DO does not really describe the dependend arising of sounds, smells, visuals from a total perspective (taking also into account those soundwaves, molecules, EM-waves) but more an introspective way of looking at thing.

It is, as it were, how we perceive things introspectively. If this, then that. A phenomenology. It does not pretent, i feel, more than that. There will always be things, i feel, we do not know and see, and still play a role in how things happen, go, arise. But i think the Buddha did not care because his teachings are about suffering and the end. It deals with our subjective world and how in this subjective world there are causes for suffering that also can cease.

No one said there is no being – just that a being is a particular combination of dependent and impermanent factors.

The question being addressed was about

Hence, the mention about selfless processes/factors and

Also the point of my prior post.

Just a short addendum to this. Regarding SN 12.19, Bhikkhu Bodhi has the note - This should also help establish the validity of the “three-life” interpretation of paticca-samuppāda and demonstrate that such an interpretation is not a commentarial innovation - in his translation of the Samyutta. In addition, I think this sutta also gives a nice example of how to use the links to reflect on life and the goal of practice.

2 Likes

You can try this post: It is trying to sketch DO in pictorial form:

…it’s part of a book you can download here:

Hi Sood,
Can you please explain how this Sutta demonstrates that dependent origination involves three lives.
Thanks
With Metta

Hi Nimal,
I understand his comment to be referring to the origination of this body, its causes (fettered by ignorance and craving) in the past and future birth and death for the fool. These would be three lives.

That the present existence is dependent on past ignorance and choices is mentioned several times. In SN 12.37, it says

Mendicants, this body doesn’t belong to you or to anyone else. It’s old deeds, and should be seen as produced by choices and intentions, as something to be felt.

and in SN 12.51

Bhikkhus, if a person immersed in ignorance generates a meritorious volitional formation, consciousness fares on to the meritorious; if he generates a demeritorious volitional formation, consciousness fares on to the demeritorious; if he generates an imperturbable volitional formation, consciousness fares on to the imperturbable.

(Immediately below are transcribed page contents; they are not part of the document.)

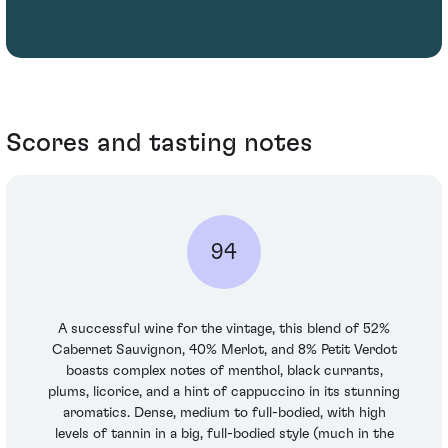
Scores and tasting notes
94
A successful wine for the vintage, this blend of 52%
Cabernet Sauvignon, 40% Merlot, and 8% Petit Verdot
boasts complex notes of menthol, black currants,
plums, licorice, and a hint of cappuccino in its stunning
aromatics. Dense, medium to full-bodied, with high
levels of tannin in a big, full-bodied style (much in the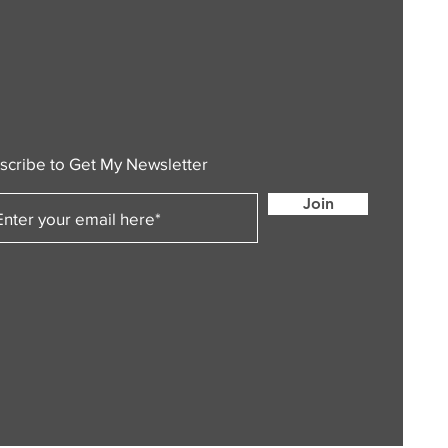
scribe to Get My Newsletter
Join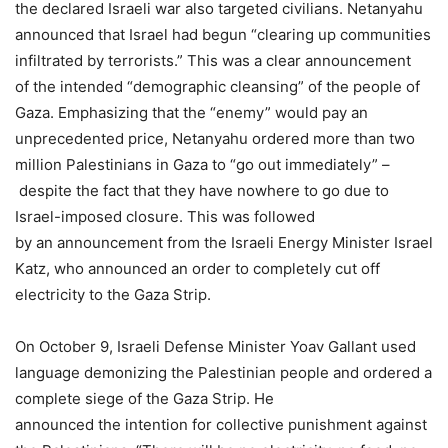
the declared Israeli war also targeted civilians. Netanyahu
announced that Israel had begun “clearing up communities
infiltrated by terrorists.” This was a clear announcement
of the intended “demographic cleansing” of the people of
Gaza. Emphasizing that the “enemy” would pay an
unprecedented price, Netanyahu ordered more than two
million Palestinians in Gaza to “go out immediately” –
despite the fact that they have nowhere to go due to
Israel-imposed closure. This was followed
by an announcement from the Israeli Energy Minister Israel
Katz, who announced an order to completely cut off
electricity to the Gaza Strip.
On October 9, Israeli Defense Minister Yoav Gallant used
language demonizing the Palestinian people and ordered a
complete siege of the Gaza Strip. He
announced the intention for collective punishment against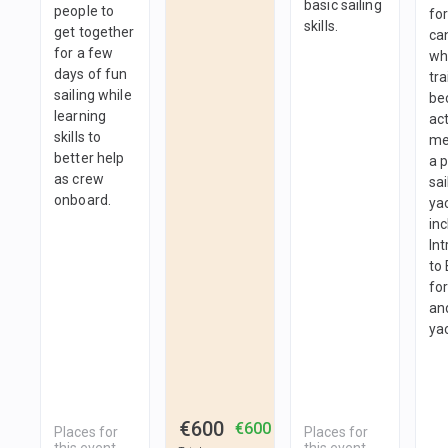
basic sailing
people to
fo
skills.
get together
ca
for a few
wh
days of fun
tra
sailing while
be
learning
ac
skills to
me
better help
a 
as crew
sai
onboard.
yac
in
In
to
fo
and
ya
€600
€600
Places for
Places for
this event
this event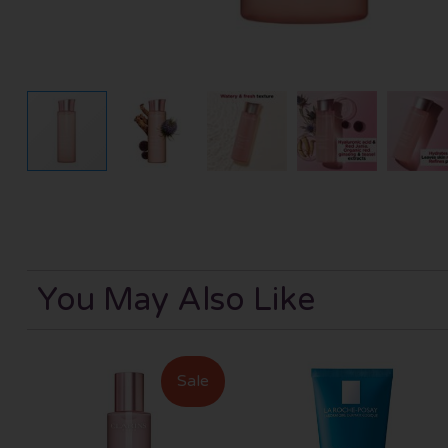
You May Also Like
Sale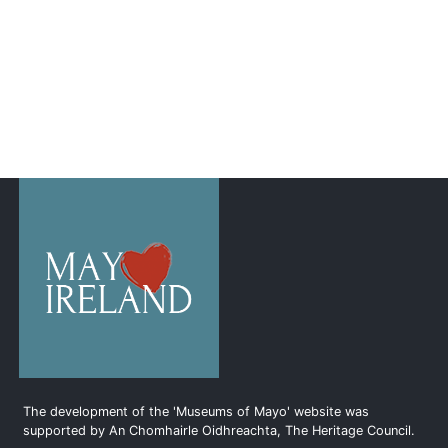
The development of the 'Museums of Mayo' website was
supported by An Chomhairle Oidhreachta, The Heritage Council.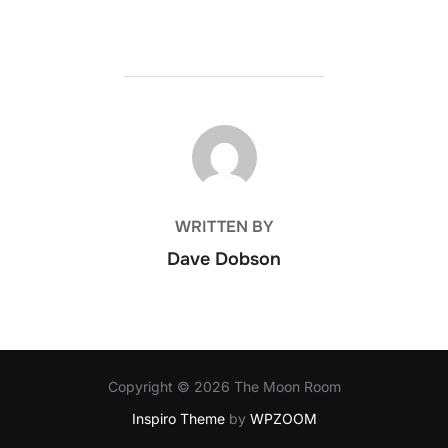
POST AUTHOR
WRITTEN BY
Dave Dobson
Copyright © 2026 The Moon Room
Inspiro Theme
by
WPZOOM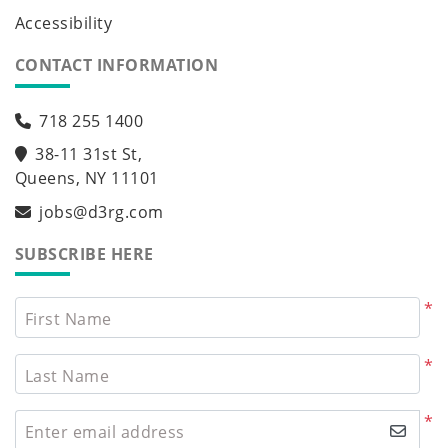
Accessibility
CONTACT INFORMATION
718 255 1400
38-11 31st St,
Queens, NY 11101
jobs@d3rg.com
SUBSCRIBE HERE
*
First Name
*
Last Name
*
Enter email address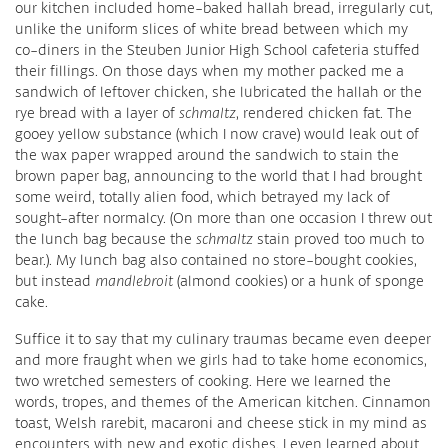
our kitchen included home-baked hallah bread, irregularly cut,
unlike the uniform slices of white bread between which my
co-diners in the Steuben Junior High School cafeteria stuffed
their fillings. On those days when my mother packed me a
sandwich of leftover chicken, she lubricated the hallah or the
rye bread with a layer of
schmaltz
, rendered chicken fat. The
gooey yellow substance (which I now crave) would leak out of
the wax paper wrapped around the sandwich to stain the
brown paper bag, announcing to the world that I had brought
some weird, totally alien food, which betrayed my lack of
sought-after normalcy. (On more than one occasion I threw out
the lunch bag because the
schmaltz
stain proved too much to
bear.). My lunch bag also contained no store-bought cookies,
but instead
mandlebroit
(almond cookies) or a hunk of sponge
cake.
Suffice it to say that my culinary traumas became even deeper
and more fraught when we girls had to take home economics,
two wretched semesters of cooking. Here we learned the
words, tropes, and themes of the American kitchen. Cinnamon
toast, Welsh rarebit, macaroni and cheese stick in my mind as
encounters with new and exotic dishes. I even learned about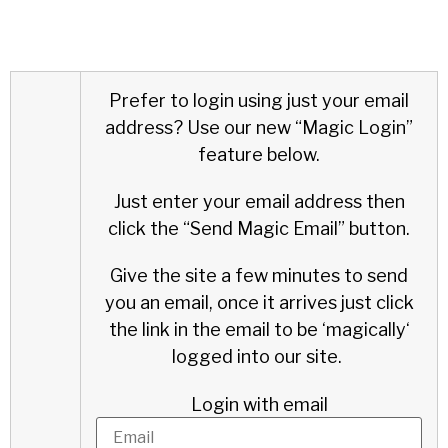
Prefer to login using just your email
address?
Use our new “Magic Login”
feature below.
Just enter your email address then
click the “Send Magic Email” button.
Give the site a few minutes to send
you an email, once it arrives just click
the link in the email to be ‘
magically
‘
logged into our site.
Login with email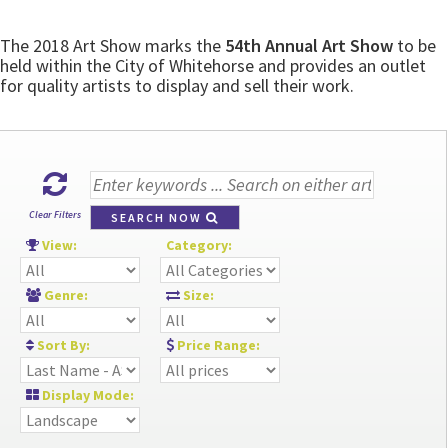
The 2018 Art Show marks the
54th Annual Art Show
to be
held within the City of Whitehorse and provides an outlet
for quality artists to display and sell their work.
Clear Filters
SEARCH NOW
View:
Category:
Genre:
Size:
Sort By:
Price Range:
Display Mode: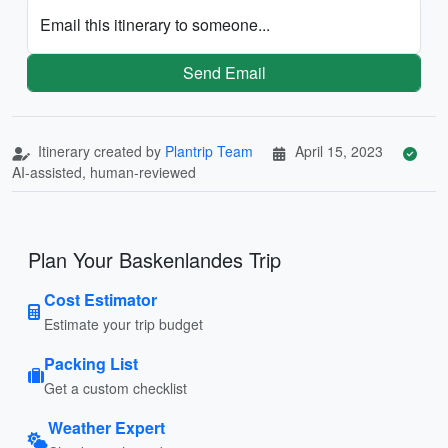
Email this itinerary to someone...
Send Email
Itinerary created by
Plantrip Team
April 15, 2023
AI-assisted, human-reviewed
Plan Your Baskenlandes Trip
Cost Estimator
Estimate your trip budget
Packing List
Get a custom checklist
Weather Expert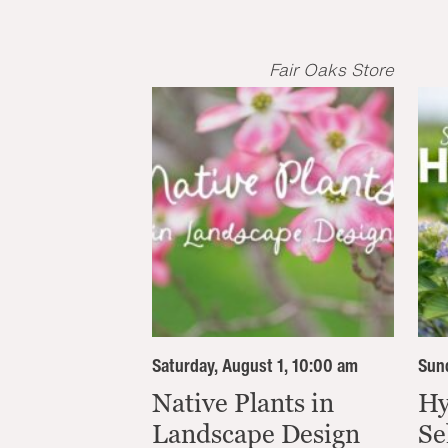
Fair Oaks Store
Saturday, August 1, 10:00 am
Sund
Native Plants in
Hy
Landscape Design
Se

Of course, dependent origination doesn’t just describe 3 lives, it describes the origination of all lives since the principle - not making an end to craving in one life implies a future existence - is always true until ignorance is ended whereby

But when a bhikkhu has abandoned ignorance and aroused true knowledge, then, with the fading away of ignorance and the arising of true knowledge, he does not generate a meritorious volitional formation, or a demeritorious volitional formation, or an imperturbable volitional formation. Since he does not generate or fashion volitional formations, he does not cling to anything in the world. Not clinging, he is not agitated. Not being agitated, he personally attains Nibbāna. He understands: ‘Destroyed is birth, the holy life has been lived, what had to be done has been done, there is no more for this state of being.’

In any case, the three lives is an illustration of the method.